*** Opening of RECORDED DATA ***

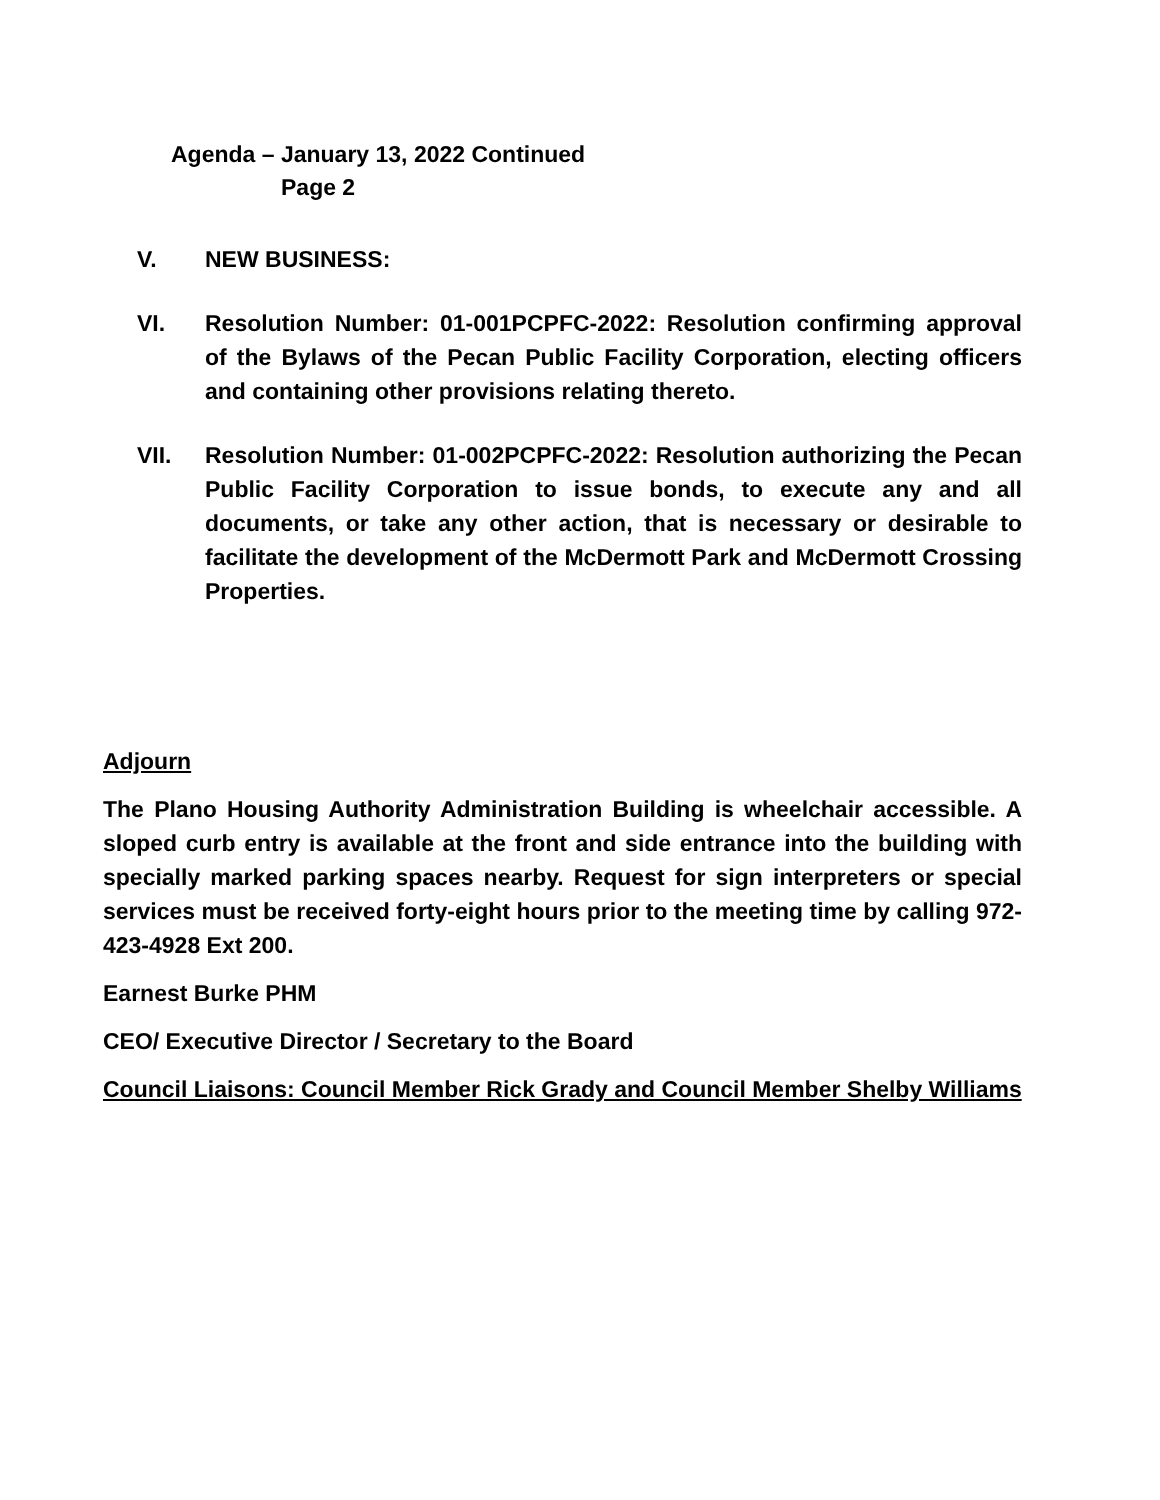Agenda – January 13, 2022 Continued
Page 2
V. NEW BUSINESS:
VI. Resolution Number: 01-001PCPFC-2022: Resolution confirming approval of the Bylaws of the Pecan Public Facility Corporation, electing officers and containing other provisions relating thereto.
VII. Resolution Number: 01-002PCPFC-2022: Resolution authorizing the Pecan Public Facility Corporation to issue bonds, to execute any and all documents, or take any other action, that is necessary or desirable to facilitate the development of the McDermott Park and McDermott Crossing Properties.
Adjourn
The Plano Housing Authority Administration Building is wheelchair accessible. A sloped curb entry is available at the front and side entrance into the building with specially marked parking spaces nearby. Request for sign interpreters or special services must be received forty-eight hours prior to the meeting time by calling 972-423-4928 Ext 200.
Earnest Burke PHM
CEO/ Executive Director / Secretary to the Board
Council Liaisons: Council Member Rick Grady and Council Member Shelby Williams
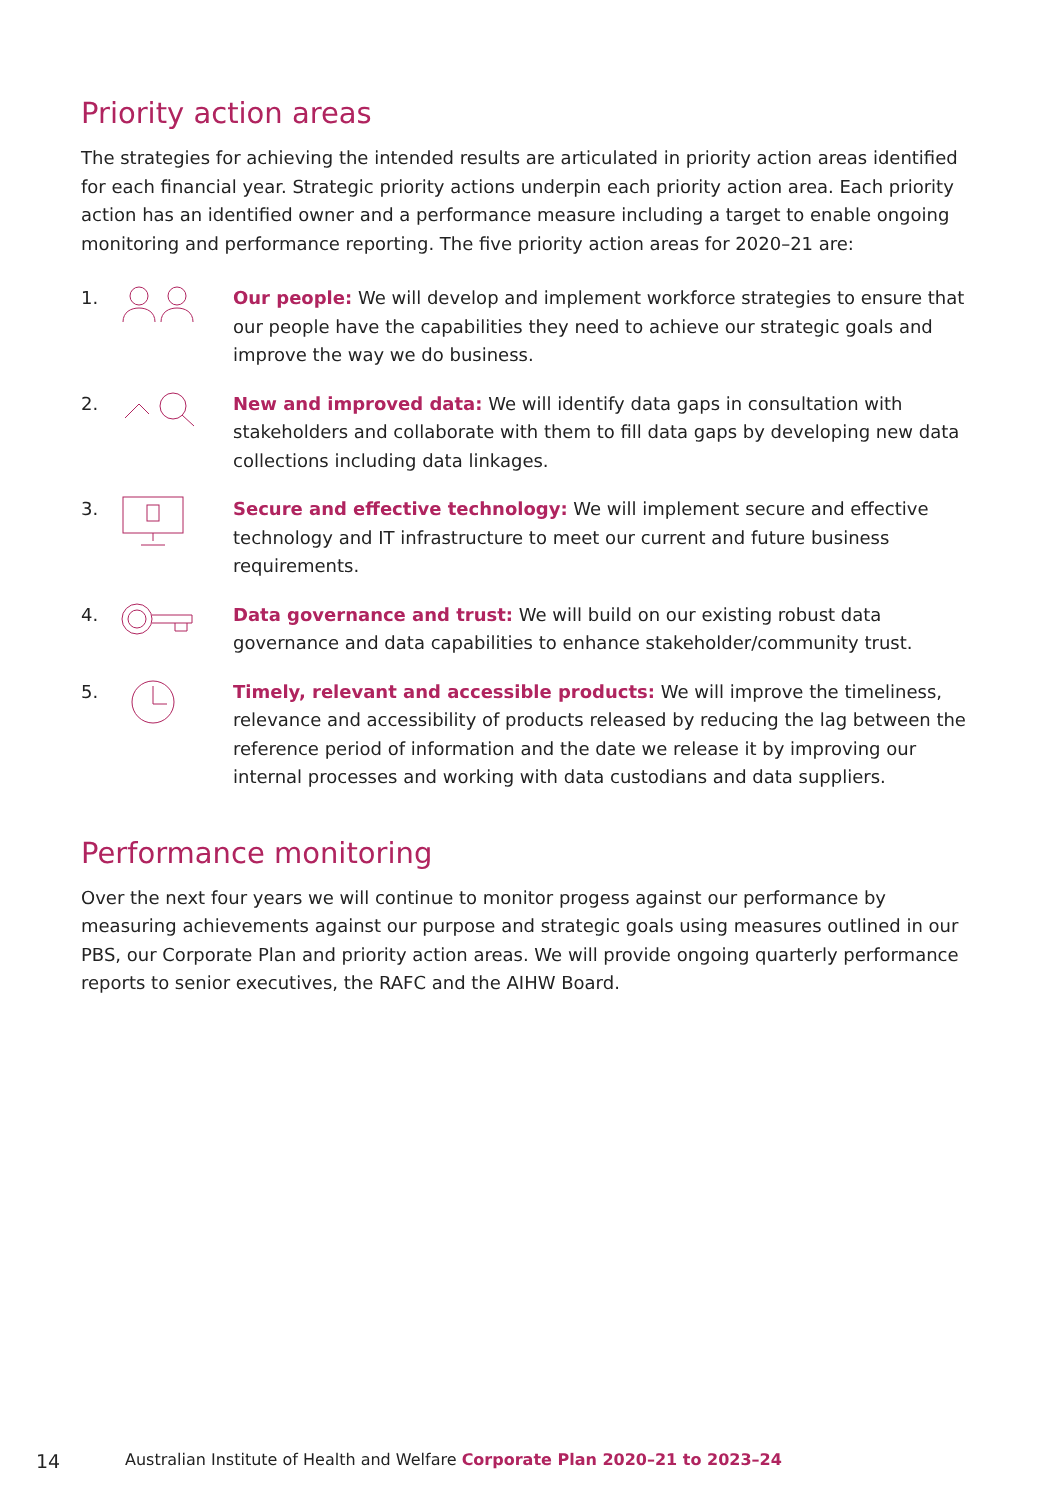Priority action areas
The strategies for achieving the intended results are articulated in priority action areas identified for each financial year. Strategic priority actions underpin each priority action area. Each priority action has an identified owner and a performance measure including a target to enable ongoing monitoring and performance reporting. The five priority action areas for 2020–21 are:
1. Our people: We will develop and implement workforce strategies to ensure that our people have the capabilities they need to achieve our strategic goals and improve the way we do business.
2. New and improved data: We will identify data gaps in consultation with stakeholders and collaborate with them to fill data gaps by developing new data collections including data linkages.
3. Secure and effective technology: We will implement secure and effective technology and IT infrastructure to meet our current and future business requirements.
4. Data governance and trust: We will build on our existing robust data governance and data capabilities to enhance stakeholder/community trust.
5. Timely, relevant and accessible products: We will improve the timeliness, relevance and accessibility of products released by reducing the lag between the reference period of information and the date we release it by improving our internal processes and working with data custodians and data suppliers.
Performance monitoring
Over the next four years we will continue to monitor progess against our performance by measuring achievements against our purpose and strategic goals using measures outlined in our PBS, our Corporate Plan and priority action areas. We will provide ongoing quarterly performance reports to senior executives, the RAFC and the AIHW Board.
14 Australian Institute of Health and Welfare Corporate Plan 2020–21 to 2023–24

*** Close of RECORDED DATA ***

# [YOUR TASK]
Pictures are not part of the copy; transcribe the rest of the data verbatim.

# [TASK OUTPUT]
Agenda – January 13, 2022 Continued
Page 2
V. NEW BUSINESS:
VI. Resolution Number: 01-001PCPFC-2022: Resolution confirming approval of the Bylaws of the Pecan Public Facility Corporation, electing officers and containing other provisions relating thereto.
VII. Resolution Number: 01-002PCPFC-2022: Resolution authorizing the Pecan Public Facility Corporation to issue bonds, to execute any and all documents, or take any other action, that is necessary or desirable to facilitate the development of the McDermott Park and McDermott Crossing Properties.
Adjourn
The Plano Housing Authority Administration Building is wheelchair accessible. A sloped curb entry is available at the front and side entrance into the building with specially marked parking spaces nearby. Request for sign interpreters or special services must be received forty-eight hours prior to the meeting time by calling 972-423-4928 Ext 200.
Earnest Burke PHM
CEO/ Executive Director / Secretary to the Board
Council Liaisons: Council Member Rick Grady and Council Member Shelby Williams
Priority action areas
The strategies for achieving the intended results are articulated in priority action areas identified for each financial year. Strategic priority actions underpin each priority action area. Each priority action has an identified owner and a performance measure including a target to enable ongoing monitoring and performance reporting. The five priority action areas for 2020–21 are:
1. Our people: We will develop and implement workforce strategies to ensure that our people have the capabilities they need to achieve our strategic goals and improve the way we do business.
2. New and improved data: We will identify data gaps in consultation with stakeholders and collaborate with them to fill data gaps by developing new data collections including data linkages.
3. Secure and effective technology: We will implement secure and effective technology and IT infrastructure to meet our current and future business requirements.
4. Data governance and trust: We will build on our existing robust data governance and data capabilities to enhance stakeholder/community trust.
5. Timely, relevant and accessible products: We will improve the timeliness, relevance and accessibility of products released by reducing the lag between the reference period of information and the date we release it by improving our internal processes and working with data custodians and data suppliers.
Performance monitoring
Over the next four years we will continue to monitor progess against our performance by measuring achievements against our purpose and strategic goals using measures outlined in our PBS, our Corporate Plan and priority action areas. We will provide ongoing quarterly performance reports to senior executives, the RAFC and the AIHW Board.
14 Australian Institute of Health and Welfare Corporate Plan 2020–21 to 2023–24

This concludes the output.